Arizona Purges Accents and Ethnic Studies from Schools
Not satisfied with the passage of SB 1070, Arizona nativists have managed to get a couple more anti-immigrant policies in place: firing teachers with accents and banning ethnic studies.
The Arizona Department of Education is forcing school districts to remove teachers with heavy accents or ungrammatical speech from classrooms where students have limited English skills. The teachers can take an accent reduction course, but if they still don't pass some arbitrary muster, they either lose their job or have to be moved to a classroom with native English speakers. However, since they were hired to smooth communication with Arizona's 150,000 English second-language students, this transition makes no sense and is unworkable in many schools.

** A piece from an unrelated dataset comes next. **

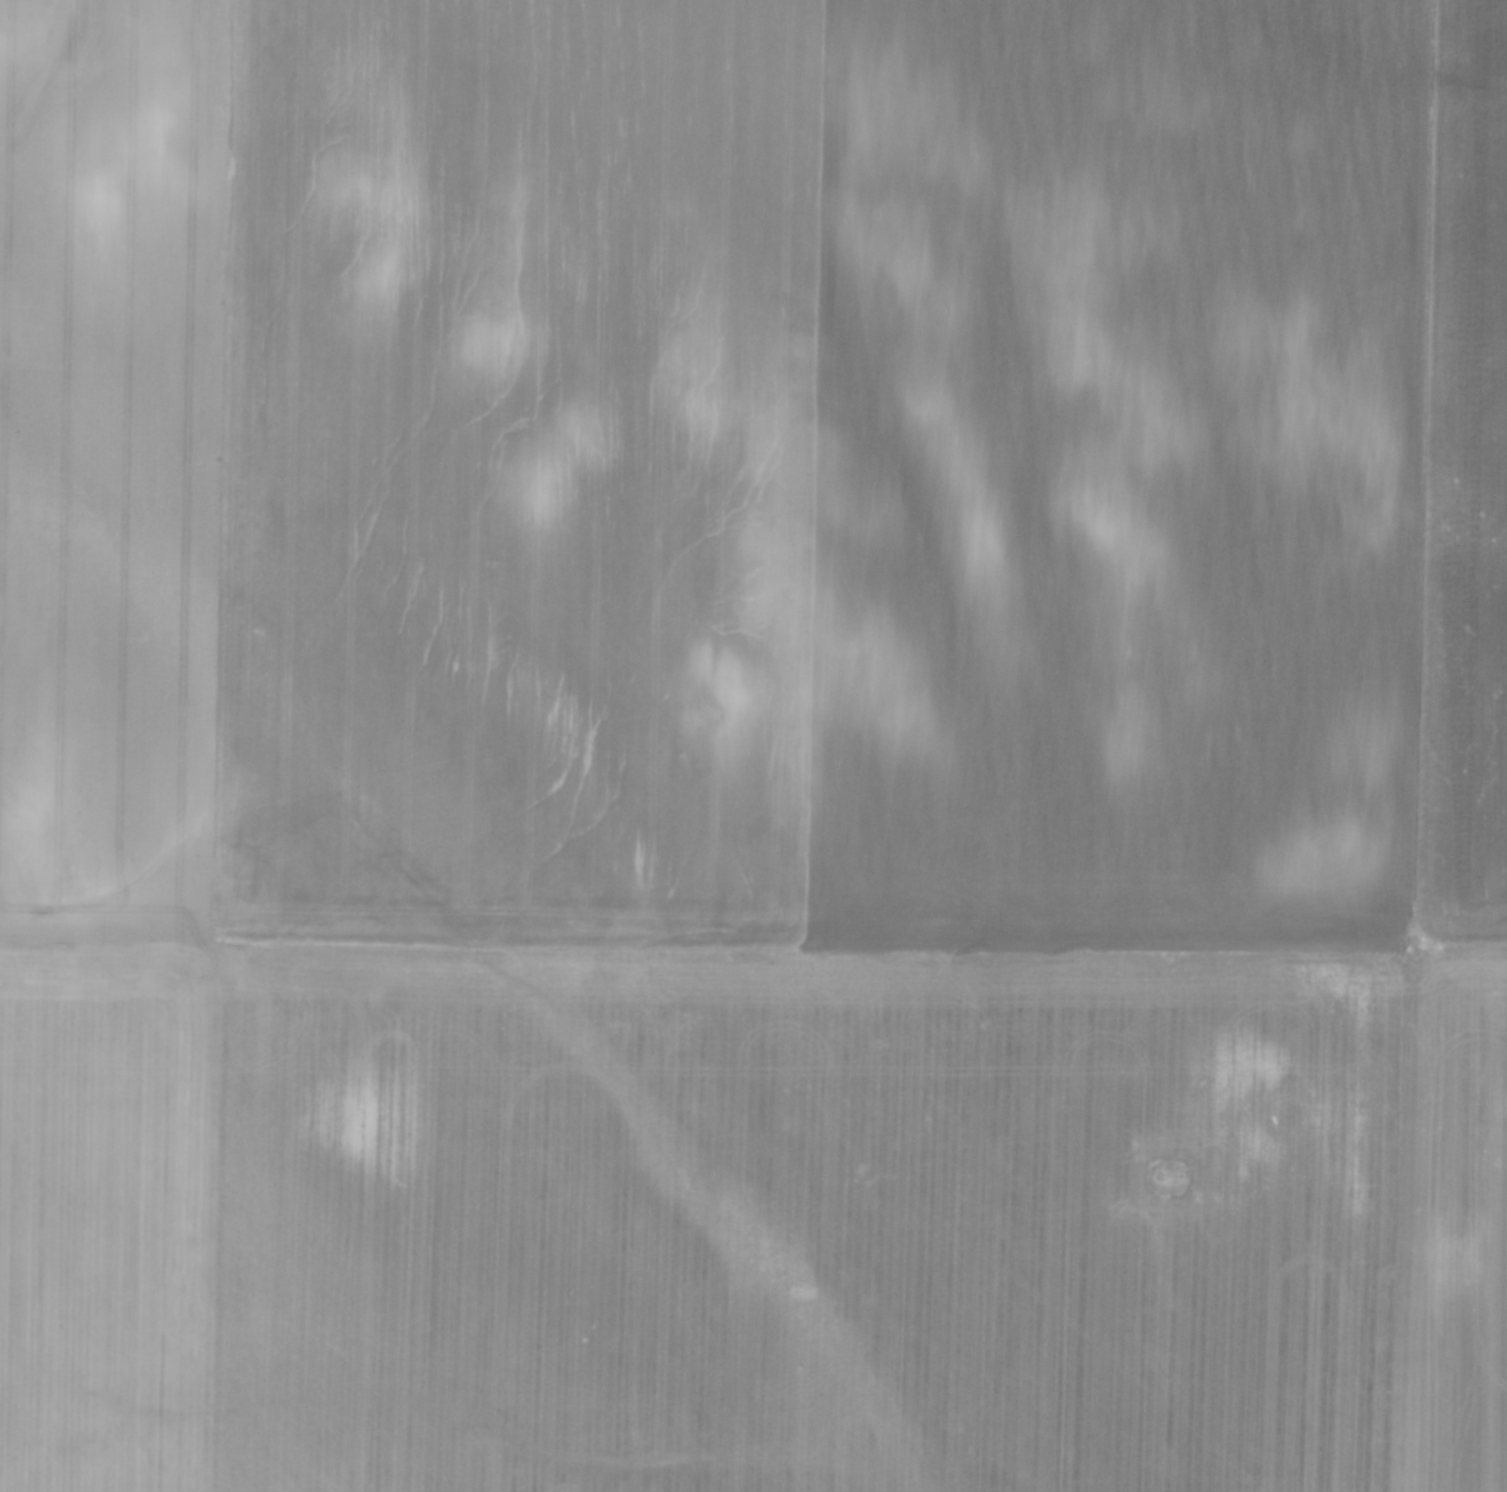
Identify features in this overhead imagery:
crop: (753, 746)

The decision has met with objections from principals and school administrators who say this will deprive students of experienced, qualified teachers. Kent Scribner, superintendent of the Phoenix Union High School District, states, "Student achievement and growth should inform teacher evaluations, not their accents." So, instead of testing teachers' accents, why not check student performance? And another thing: What counts as a "heavy" accent? I know native English-speaking Southerners with accents I'd consider heavy. What counts as "ungrammatical"? Even English first-language speakers will have some grammatical flaws in their speech.
Meanwhile, the Arizona state legislature has passed a bill banning ethnic studies or classes that "promote resentment toward a race or class of people." State Sen. Linda Lopez (D-Tucson) states that this is aimed at ending a successful Mexican-American studies department in her district. While school officials reject the claim that the historical program promotes racial hatred, teachers point out that the bill would nonetheless impact their ability to teach by technically making the bulk of a regular history curriculum illegal.
To illustrate this, Lopez proposed barring classes from teaching about the World War II Pearl Harbor attack because it promotes hatred of Japanese persons. Her proposal was rejected; it seems the legislation is only meant to stop courses that might include some bad things white people have done over the course of history. Maybe we should also stop teaching about slavery and segregation then? And while we're at it, we'd better leave out things like Japanese internment camps and European immigrants taking land from and killing Native Americans.